Wednesday, January 28, 2015

Wexford Sinfonia

Overture to Zampa (Herold)

Sinfonia Concertante in E flat major KV 364 (Mozart)

Symphony No 2 in C minor Opus 17 (Tchaikovsky)

National Opera House

Review: Tom Mooney

 

1993 was a seismic year for conductor Fergus Sheil: he was honing his craft with the annual Wexford Festival Opera, and Wexford Sinfonia held its first rehearsal.

The opera to which he was attached, Ferdinand Herold’s Zampa, left a lasting impression on the young conductor, so much so that he opened Sunday afternoon’s concert with its rousing overture.

1993, in retrospect, was a vintage year for artistic director Elaine Padmore and the Festival: she unearthed the Canadian conductor Yves Abel – who conductedZampa – and resuscitated a little known opera, but a gem, Cherevichki, by a composer who was also on Sunday’s programme, Tchaikovsky, directed by the soon to be great Francesa Zambello, at her fourth and last outing at Wexford.

Revisiting the overture again, you can see the attraction for Sheil: it is infectious, lively, spontaneous, which explains its almost universal popularity – it has been recycled incidentally often in animation, Banquet Bust, The Band Concert andTwo Gun Mickey – and is best described as happiness in eight minutes and 54 seconds, or there about. And because it opens at 90 mph, both orchestra and conductor are connected instantly, and the enthusiasm swiftly engages the audience, as the triumphal fanfare is addictive. Shame, however, about the rest of the opera.

The first time I saw violinist Ioana Pectu-Colan perform, outside of Ensemble Avalon, was with Philip Glass in Dundalk, and the last time was at Wexford Opera House, soloing in Glass’s Fifth Symphony, conducted by, who else, Fergus Sheil. She returned on Sunday for a musical mano e mano with Beth McNinch, in Sinfonia Concertante in E flat major KV 364, in which Mozart specified that the viola be tuned up a semi-tone and played in D major to counter balance the brilliance of the violin.

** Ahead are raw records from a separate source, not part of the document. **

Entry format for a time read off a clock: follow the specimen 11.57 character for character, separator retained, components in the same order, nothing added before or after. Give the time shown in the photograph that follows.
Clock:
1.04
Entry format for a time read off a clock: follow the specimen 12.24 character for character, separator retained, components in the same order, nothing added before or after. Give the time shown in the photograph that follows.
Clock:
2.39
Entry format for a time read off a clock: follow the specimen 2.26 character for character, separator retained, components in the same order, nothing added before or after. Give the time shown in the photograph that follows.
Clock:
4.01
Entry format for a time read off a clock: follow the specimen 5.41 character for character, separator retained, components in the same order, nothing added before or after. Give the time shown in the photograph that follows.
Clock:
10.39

A most amiable joust, then. There are, as the programme noted, irrepressible high spirits, yet Wexford Sinfonia – no percussion – was sufficiently at one with Sheil’s sensitive guidance to embellish Mozart’s unstated poignancy, an enchanting palimpsest with the reversal of roles of the violin and the viola.

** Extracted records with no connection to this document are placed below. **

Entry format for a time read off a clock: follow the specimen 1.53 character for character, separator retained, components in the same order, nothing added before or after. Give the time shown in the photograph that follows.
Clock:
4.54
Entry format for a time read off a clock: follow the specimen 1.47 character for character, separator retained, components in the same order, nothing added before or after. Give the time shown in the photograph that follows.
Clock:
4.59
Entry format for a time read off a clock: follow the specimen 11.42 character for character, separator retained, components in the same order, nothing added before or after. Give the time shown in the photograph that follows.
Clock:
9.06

The composer intended that both instruments should soar, and Sunday’s concert was blessed by the performance of both Pectu-Colan and McNinch, the effortless virtuosity of whom was never in danger of being disassociated from the sensuous expressiveness of a large orchestra, from the opening tutti to the coda. In a word, magical, a performance framed by Sheil’s composure, which also attest to his warmth and breadth of vision.